OK, so we top out on smarts; what's the problem with that you ask? We stop having babies because, being smart, we realize there's no benefit to us as individuals and since we no longer believe in God, no benefit to society either.

Meisenberg quotes Spengler:

“Children do not happen, not because children have become impossible, but principally because intelligence at the peak of intensity can no longer find any reason for their existence...When the ordinary thought of a highly cultivated people begins to regard ‘having children’ as a question of pro’s and con’s, the great turning point has come. For nature knows nothing of pro and con.”
Oh, oh. Let's go back and look at Greece:
When Ancient Greece was at its peak in the fifth and fourth centuries B.C., writers considered the city-states overpopulated. But by the second century B.C., Polybius would write:

“In our own time the whole of Greece has been subject to a low birth-rate and a general decrease of the population, owing to which cities have become deserted and the land has ceased to yield fruit although there have neither been continuous wars nor epidemics...For men had fallen into such a state of pretentiousness, avarice and indolence that they did not wish to marry, or if they married to rear the children born to them, or at most as a rule but one or two of them.”

Next up, Rome:

The emperor Augustus passed laws to increase fertility, but they were a failure. The rulers of the Antonine dynasty remained childless. They were able to maintain good governance that way because there were no incompetent or evil sons to take power. Unfortunately, there would soon be nobody to govern.
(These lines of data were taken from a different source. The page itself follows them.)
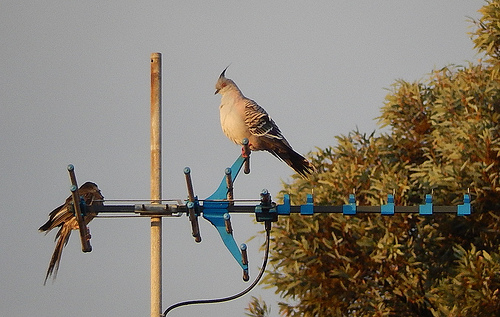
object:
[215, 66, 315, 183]
bird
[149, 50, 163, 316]
pole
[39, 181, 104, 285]
bird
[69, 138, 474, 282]
antenna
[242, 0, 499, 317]
tree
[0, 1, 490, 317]
sky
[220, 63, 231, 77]
feather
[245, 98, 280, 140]
wing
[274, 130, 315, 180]
tail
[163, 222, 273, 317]
cable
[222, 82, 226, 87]
eye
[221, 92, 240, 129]
chest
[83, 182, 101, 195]
head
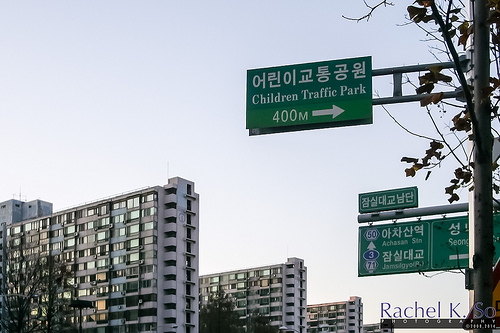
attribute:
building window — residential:
[124, 247, 141, 263]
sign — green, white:
[240, 51, 377, 144]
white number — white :
[268, 106, 300, 131]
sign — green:
[242, 67, 392, 140]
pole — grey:
[368, 62, 478, 114]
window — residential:
[125, 196, 143, 211]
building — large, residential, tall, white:
[4, 170, 205, 330]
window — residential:
[127, 220, 140, 232]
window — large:
[128, 206, 142, 218]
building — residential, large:
[198, 250, 309, 331]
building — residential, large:
[198, 256, 305, 330]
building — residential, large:
[304, 296, 364, 332]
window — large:
[97, 217, 110, 228]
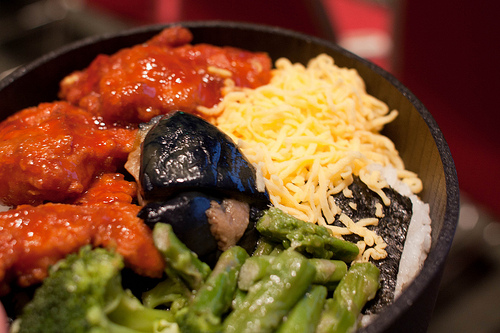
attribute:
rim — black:
[209, 25, 464, 325]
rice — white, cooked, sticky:
[242, 73, 359, 174]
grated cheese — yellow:
[249, 133, 402, 221]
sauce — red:
[59, 33, 276, 116]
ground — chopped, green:
[380, 105, 411, 144]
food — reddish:
[4, 30, 469, 331]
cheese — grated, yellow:
[244, 72, 394, 197]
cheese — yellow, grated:
[263, 84, 370, 166]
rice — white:
[396, 190, 433, 281]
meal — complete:
[1, 22, 433, 331]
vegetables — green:
[26, 193, 375, 328]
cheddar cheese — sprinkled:
[211, 57, 421, 219]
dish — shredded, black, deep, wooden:
[4, 21, 463, 331]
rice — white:
[318, 89, 337, 125]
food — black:
[131, 110, 268, 258]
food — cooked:
[1, 25, 431, 332]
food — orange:
[0, 30, 269, 310]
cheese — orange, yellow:
[196, 48, 427, 254]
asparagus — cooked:
[16, 205, 381, 331]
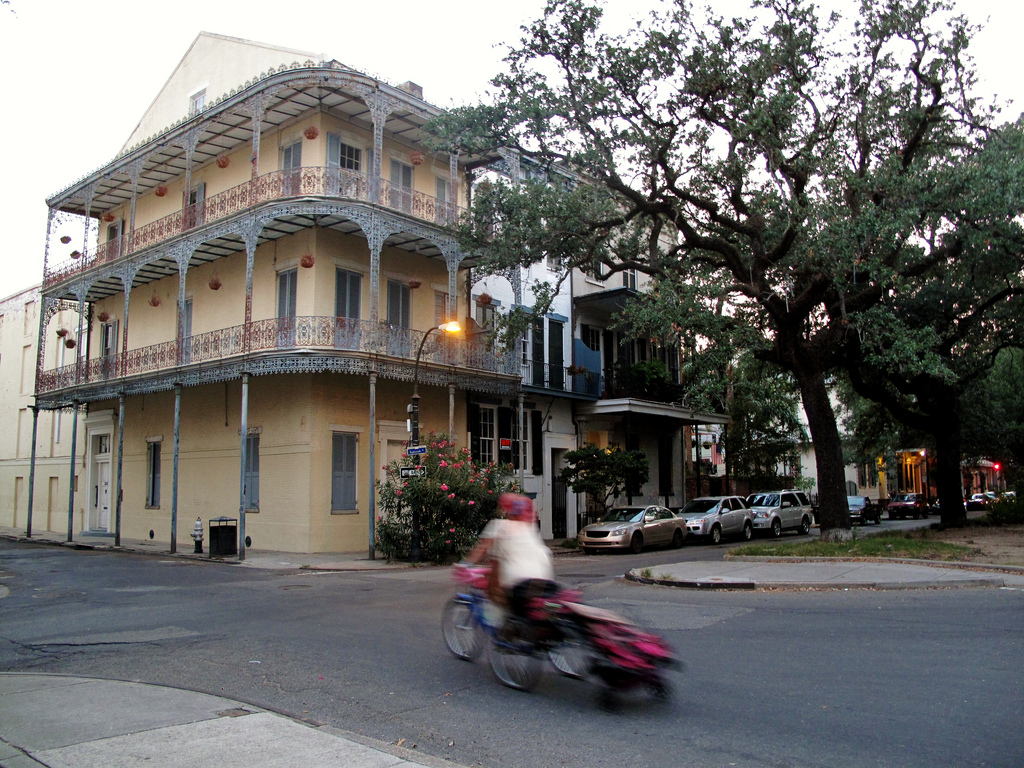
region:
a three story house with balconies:
[21, 26, 524, 565]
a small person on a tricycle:
[433, 493, 696, 719]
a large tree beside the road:
[387, 0, 1020, 557]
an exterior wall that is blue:
[570, 312, 688, 411]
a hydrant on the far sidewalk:
[181, 508, 213, 559]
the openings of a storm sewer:
[610, 571, 760, 594]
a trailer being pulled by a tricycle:
[577, 617, 679, 715]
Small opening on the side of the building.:
[204, 508, 256, 569]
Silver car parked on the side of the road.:
[584, 484, 679, 561]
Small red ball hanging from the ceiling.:
[194, 240, 237, 294]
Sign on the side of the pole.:
[397, 434, 433, 461]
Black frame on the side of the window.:
[459, 400, 498, 465]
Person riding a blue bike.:
[439, 555, 547, 691]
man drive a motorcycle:
[423, 470, 717, 734]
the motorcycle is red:
[428, 552, 688, 723]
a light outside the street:
[392, 298, 476, 423]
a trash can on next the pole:
[201, 511, 249, 566]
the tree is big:
[454, 0, 932, 538]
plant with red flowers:
[372, 423, 494, 566]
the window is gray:
[324, 425, 367, 523]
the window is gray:
[230, 416, 270, 518]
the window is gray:
[326, 257, 371, 344]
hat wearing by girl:
[496, 470, 550, 543]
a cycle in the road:
[345, 467, 827, 746]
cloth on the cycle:
[436, 535, 510, 615]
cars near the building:
[580, 468, 923, 571]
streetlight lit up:
[403, 308, 464, 562]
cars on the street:
[580, 481, 811, 555]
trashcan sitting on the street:
[200, 510, 243, 569]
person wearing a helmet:
[464, 477, 557, 614]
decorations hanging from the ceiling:
[53, 221, 91, 266]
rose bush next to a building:
[366, 431, 500, 569]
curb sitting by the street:
[622, 550, 1005, 599]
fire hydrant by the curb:
[184, 513, 208, 555]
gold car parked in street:
[574, 497, 685, 552]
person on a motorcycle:
[437, 487, 691, 715]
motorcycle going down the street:
[1, 489, 1019, 766]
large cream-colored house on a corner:
[30, 26, 502, 561]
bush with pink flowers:
[368, 432, 505, 570]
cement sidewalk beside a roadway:
[2, 673, 435, 766]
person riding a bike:
[441, 490, 686, 718]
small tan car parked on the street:
[574, 500, 691, 551]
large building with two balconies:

Actually, not everybody stopped breeding. There was one small cult the encouraged its flock to “be fruitful and multiply”. That cult was, of course, Christianity.
Christians took over not because, as I used to think as late as last week, of their creed, but their breeding. Indeed, one reason the American birth rate is at the replacement rate today is because the United States is more Christian than either Canada or Europe.

Which brings me to the final point, which was Mark Steyn's point. We are not replacing ourselves; we are being replaced by the fertile and fecund populations of Afghanistan, Pakistan, Yemen and Somalia; Muslim every one.

Just like the Christians replaced the Roman polytheists.

When I said young men are the problem I could have said young women are the problem because they have so many young men. Either way; a tidal wave of swarthy Islamists is on the way to replace your selfish, secular, statist, athiest, 'Progressive', hedonistic, self-centred, and self-satisfied selves.

A society that is more interested in sports than war will shortly lose at both to a society more interested in war than sports. Sports, after all, are merely—and especially the Olympics—playing at war.